That may help explain why the church has only 130 or so followers in the U.S., despite the drug trips at the center of its rituals. But the federal government does not want to take the chance that Uniao do Vegetal, a synthesis of Christianity and indigenous South American beliefs that originated in Brazil, will do for ayahuasca what Timothy Leary did for LSD.
So in 1999, after intercepting a shipment of ayahuasca extract bound for Uniao do Vegetal's U.S. headquarters in Santa Fe, customs agents searched the home of the group's president, Jeffrey Bronfman, and seized 30 gallons of the tea. In a case the U.S. Supreme Court recently agreed to hear, the group's members are demanding that the government stop harassing them and start respecting their religious practices.
The Customs Service and the Drug Enforcement Administration say ayahuasca is illegal because it contains dimethyltryptamine (DMT), which is banned by the Controlled Substances Act. Uniao do Vegetal members say their use of ayahuasca is protected by the Religious Freedom Restoration Act (RFRA), which prohibits the government from imposing a "substantial burden" on the free exercise of religion unless it is "the least restrictive means of furthering [a] compelling governmental interest."
In 2002 a federal judge, concluding that Uniao do Vegetal was likely to win this argument, issued a preliminary injunction barring the government from interfering with the church's rites. A three-judge panel of the U.S. Court of Appeals for the 10th Circuit upheld the injunction in 2003, and last year the full appeals court concurred.
For the Bush administration, which is big on religion but down on drugs, this case ought to pose a dilemma. RFRA, passed in 1993 with strong support from religious conservatives, was aimed at maximizing religious liberty by requiring the government to meet a stringent test when it prevents people of faith from acting on their beliefs.
The law was a response to a 1990 decision in which the Supreme Court ruled that the First Amendment's guarantee of religious freedom does not require the government to tolerate the peyote rituals of the Native American Church. While the First Amendment bars the government from deliberately targeting a specific religion, the Court said, it does not require exemptions from "neutral laws of general applicability" that happen to interfere with religious practices.
"To make an individual's obligation to obey such a law contingent upon the law's coincidence with his religious beliefs, except where the State's interest is 'compelling'…contradicts both constitutional tradition and common sense," wrote Justice Antonin Scalia for the majority. "Any society adopting such a decision would be courting anarchy."
Notwithstanding Scalia's warning, Congress passed RFRA with the intent of restoring the "compelling interest" test the Court had applied before the peyote case. Although the Court ruled in 1997 that RFRA was unconstitutional as applied to the states, it still binds the federal government.
In a 2002 case that foreshadowed Uniao do Vegetal's fight for the right to drink ayahuasca, the U.S. Court of Appeals for the 9th Circuit suggested that RFRA might protect possession (but not distribution) of marijuana by Rastafarians.

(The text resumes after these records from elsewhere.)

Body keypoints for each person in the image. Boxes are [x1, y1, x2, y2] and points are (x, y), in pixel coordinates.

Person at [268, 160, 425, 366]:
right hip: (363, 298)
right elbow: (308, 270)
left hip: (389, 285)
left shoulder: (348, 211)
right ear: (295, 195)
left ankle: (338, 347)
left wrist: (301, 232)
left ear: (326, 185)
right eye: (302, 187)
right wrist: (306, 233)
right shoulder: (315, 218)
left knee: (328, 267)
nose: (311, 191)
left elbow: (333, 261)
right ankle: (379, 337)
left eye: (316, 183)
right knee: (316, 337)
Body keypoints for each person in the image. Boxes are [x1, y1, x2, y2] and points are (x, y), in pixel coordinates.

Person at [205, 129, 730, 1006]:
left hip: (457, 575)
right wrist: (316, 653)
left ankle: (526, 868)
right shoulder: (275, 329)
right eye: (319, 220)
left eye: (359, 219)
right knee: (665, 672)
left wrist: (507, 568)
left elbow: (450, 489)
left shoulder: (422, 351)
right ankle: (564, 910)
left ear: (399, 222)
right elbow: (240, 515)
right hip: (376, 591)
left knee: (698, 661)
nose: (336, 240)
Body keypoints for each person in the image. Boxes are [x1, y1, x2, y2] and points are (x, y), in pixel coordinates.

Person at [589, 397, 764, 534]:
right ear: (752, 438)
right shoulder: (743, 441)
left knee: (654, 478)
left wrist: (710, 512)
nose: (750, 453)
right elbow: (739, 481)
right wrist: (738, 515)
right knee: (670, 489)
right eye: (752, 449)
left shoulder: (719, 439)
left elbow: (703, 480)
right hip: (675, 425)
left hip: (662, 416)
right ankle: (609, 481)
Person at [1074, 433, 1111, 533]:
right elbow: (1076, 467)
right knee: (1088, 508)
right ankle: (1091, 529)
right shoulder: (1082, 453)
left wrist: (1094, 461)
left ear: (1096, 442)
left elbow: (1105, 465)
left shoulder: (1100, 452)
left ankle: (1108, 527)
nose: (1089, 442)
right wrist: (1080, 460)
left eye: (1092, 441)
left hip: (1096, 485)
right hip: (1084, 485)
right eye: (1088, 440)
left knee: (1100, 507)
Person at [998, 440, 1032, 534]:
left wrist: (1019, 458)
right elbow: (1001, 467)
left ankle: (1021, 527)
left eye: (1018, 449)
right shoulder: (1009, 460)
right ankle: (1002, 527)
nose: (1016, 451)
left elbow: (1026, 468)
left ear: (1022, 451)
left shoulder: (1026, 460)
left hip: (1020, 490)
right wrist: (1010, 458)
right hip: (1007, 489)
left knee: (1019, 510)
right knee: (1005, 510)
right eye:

No doubt that possibility gives drug warriors nightmares in which everyone arrested on marijuana charges claims to consider the plant a sacrament.
Yet it's not as if the idea of exempting religious groups from drug bans is unthinkable. The Volstead Act allowed Jews and Catholics to continue drinking wine as part of their rituals, and the federal government (like many states) lets members of the Native American Church eat peyote, the very practice that gave rise to the Supreme Court's abandonment of the "compelling interest" test. It's hard to see why ayahuasca rituals, which are officially pemitted in Brazil, are less tolerable.
Still, Scalia had a point: Religious beliefs cannot be a license to break the law. The government would never allow a religious group to commit murder because its god demanded human sacrifices. Then again, preventing murder is a pretty compelling interest, part of government's central mission to protect people from aggression.
A good rule of thumb might be that when a religious group can reasonably demand an exemption from a law, it's the law rather than the group that deserves scrutiny.